Especially when contrasted to more refined games like Race for the Galaxy, it is significantly more forgiving than other games in this category. All the resources you have left are worth a total of one point when it comes to earning victory points after the game. Every card in your compost pile, every sprout, every incomplete trunk growth, and every soil token all earn points. This is a really helpful addition for novices. It indicates that they don’t consider their patch of green sprouts and meager development to be an indication of failure.

The Earth Deck

The card buffet is my favorite feature of Earth. The box contains 364 cards. Even more astonishing to me than that number is the fact that each card is different.

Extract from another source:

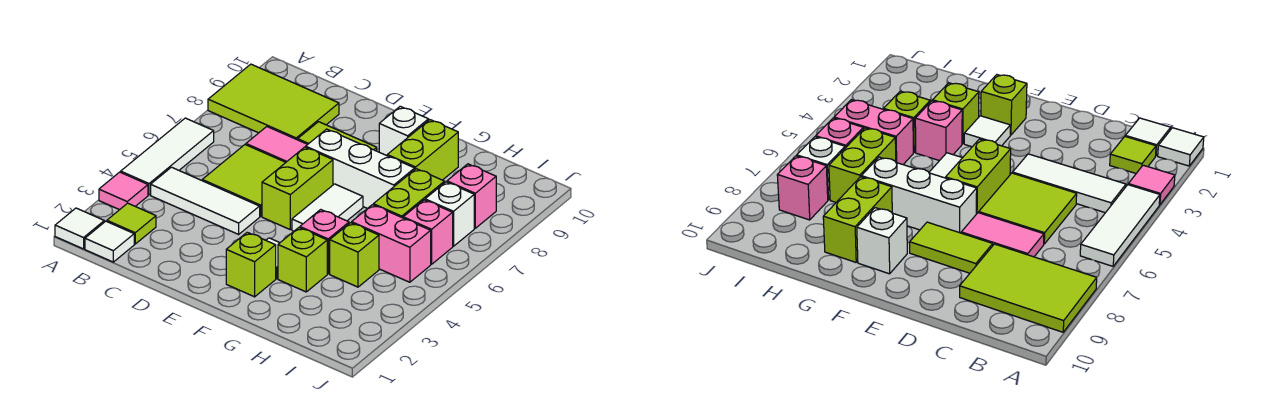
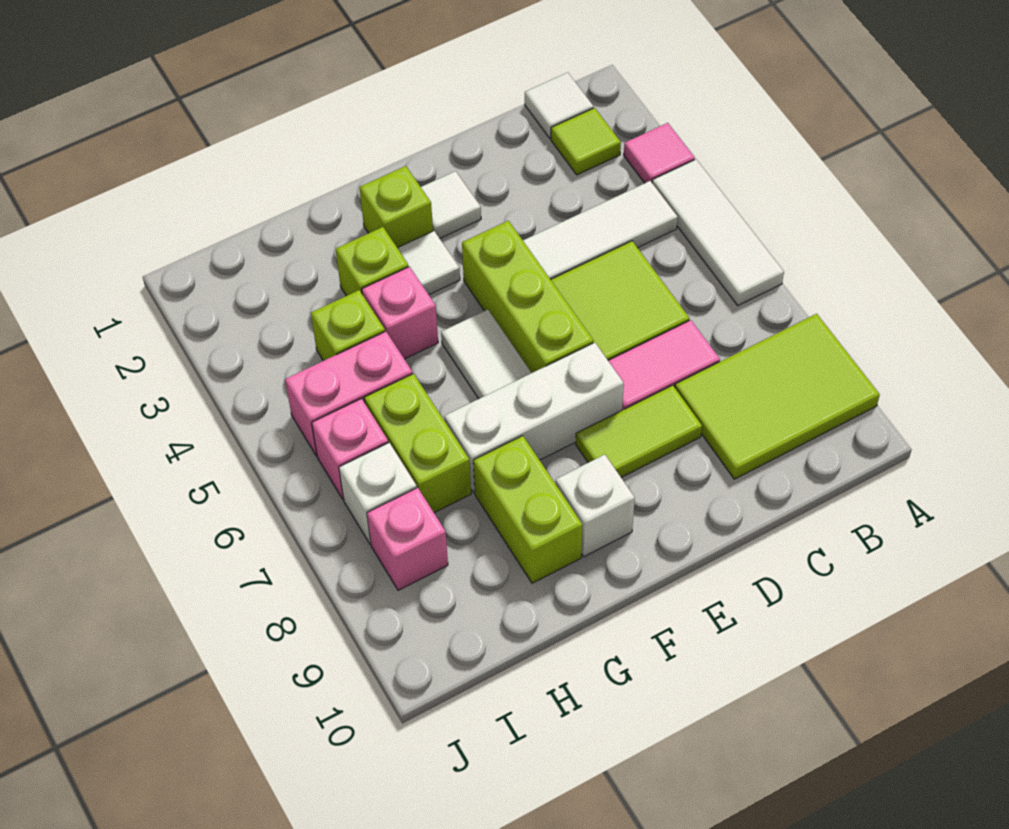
white 1x1 tile [55,208,104,249] -> white 1x1 tile moved to [421,171,481,238]
lime 1x2 brick [262,147,333,229] -> lime 1x3 brick [462,221,594,373]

There are variations in the artwork, flavor text, point values, titles, powers, and other differences that are incorporated into a lot of the end-game scoring cards.

The true genius of Earth lies in Maxime Tardif’s design, who managed to incorporate subtle variations into the cards so that there are an endless number of ways to alter the text. Titles on cards that are underlined? creatures. Some of the Plant cards have color-themed terms that are named in italics.

Tiny white lines surround several of the abilities on Terrain cards, signifying directional challenges. There are four habitats, and numerous Fauna milestone cards involve them as well. When playing scoring cards, you have another set of cards to search for thanks to the four different card types that function like suits.